В настоящее время выделяют несколько подтипов АтД в зависимости от определения уровня IgE (внутренний и внешний АтД), наличия или отсутствия наследственных нарушений эпидермального барьера (мутации гена белка филаггрина), расы и возраста. Гипотеза об иммунологической гетерогенности АтД была впервые подтверждена в работах Ю.В. Сергеева (1987–1990) [18].
Внешний АтД характеризуется повышением общего и аллергенспецифического уровней IgE, эозинофилией и семейным аллергоанамнезом. В отличие от него внутренний АтД характеризуется нормальным уровнем IgE и отсутствием личного или семейного анамнеза атопии. Как внутренний, так и внешний подтипы демонстрируют активацию Th2-звена иммунитета. Однако внутренний АтД показывает более сильную активацию ответов Th17 и Th22, причем уровни некоторых медиаторов, связанных с Th17 (например, CCL20), коррелируют с тяжестью заболевания [19].
Мутации в гене белка филаггрина выявляются только примерно у 30% пациентов и редко встречаются в афроамериканских популяциях.
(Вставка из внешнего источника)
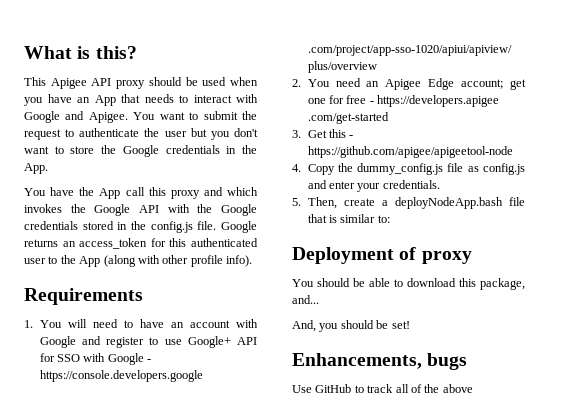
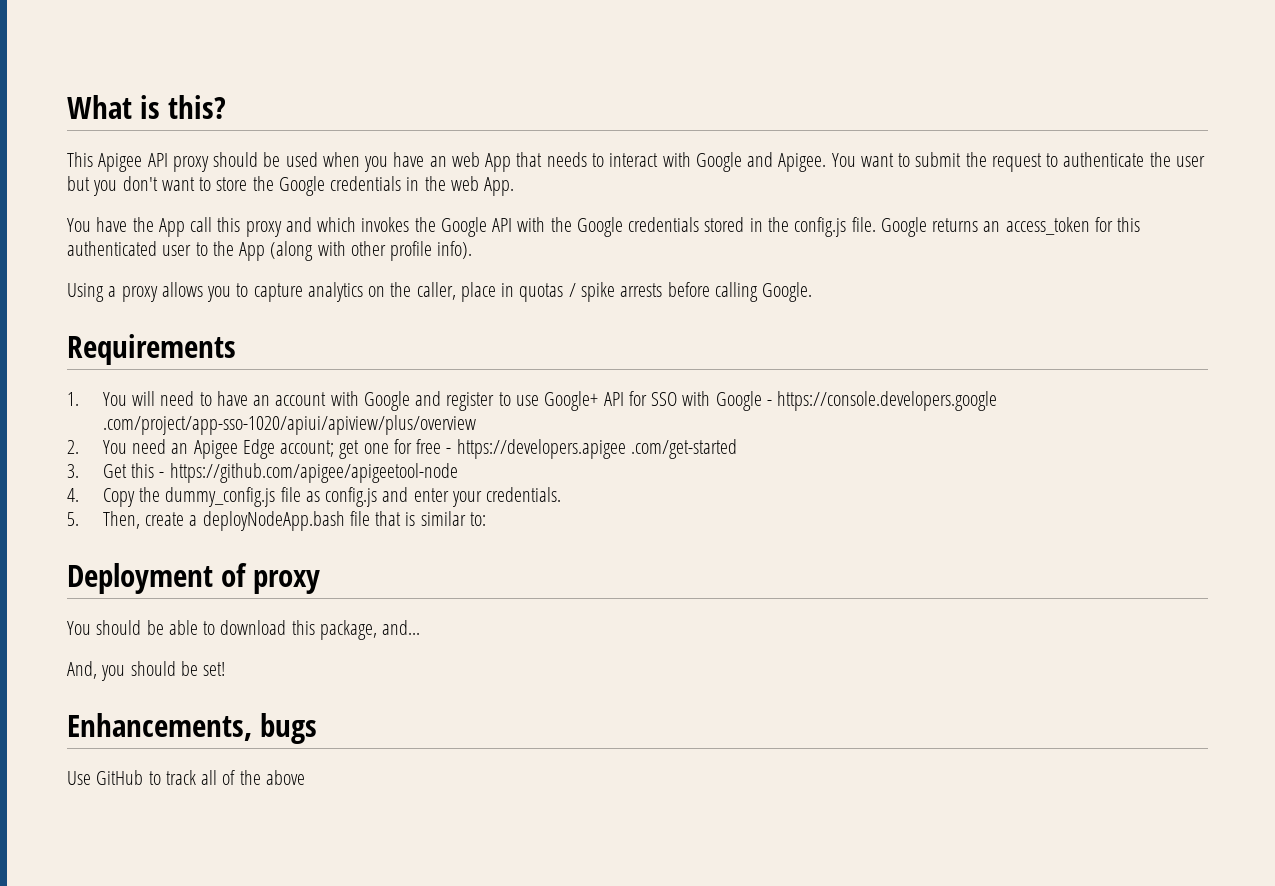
(90, 100) none -> [451,152,480,167] web
(257, 149) none -> [450,176,479,191] web
(252, 261) none -> [67,282,813,302] // Using a proxy allows you to capture analytics on the caller, place in quotas / spike arrests before calling Google.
Такой подтип АтД характеризуется тяжелым клиническим течением и более высокой степенью иммунной дисрегуляции, а также высокими уровнями IL-1 и влияниями Th1. У таких пациентов более часто присутствуют кожные инфекции [19].
Этнические различия АтД. У азиатских пациентов с АтД отмечается высокая активность регуляторных влияний Th17 по сравнению с таковой у европейско-американских пациентов. Будущие исследования покажут, является ли этот эффект генетическим или связан с иными причинами [19].
Возраст. Первые проявления АтД могут наблюдаться не ранее чем ко второму месяцу жизни ребенка. Данное обстоятельство связано с тем, что у новорожденных иммунная система еще функционально несостоятельна, снижено содержание компонентов комплемента, IgG, IgA и основных популяций иммунокомпетентных клеток. На проникновение инфекционных агентов лимфоидные органы отвечают гиперплазией, проявляющейся лимфаденопатией. В первые 30 дней жизни у младенцев отмечают низкую активность фагоцитов. Лимфоциты способны отвечать на антигены и митогены, но гуморальные реакции обусловлены материнскими антителами. Собственный синтез антител у новорожденных ограничен. По мере формирования иммунной системы начинают проявляться симптомы АтД (при наличии для этого причин и предрасположенности). Избыточная активация Th2-звена иммунитета встречается как у взрослых пациентов, так и у детей, однако у младенцев в самом начале заболевания отмечено более сильное проявление регуляторных влияний Th17 и Th22-лимфоцитов, чем у взрослых. При дальнейшем изучении выяснено, что в коже здоровых младенцев также определяются повышенные уровни Th17 и Th22 ассоциированных медиаторов. Причина, возможно, коренится в необходимости кожи новорожденных бороться с инфекциями, в то время как ее иммунная система еще не полностью развита [20].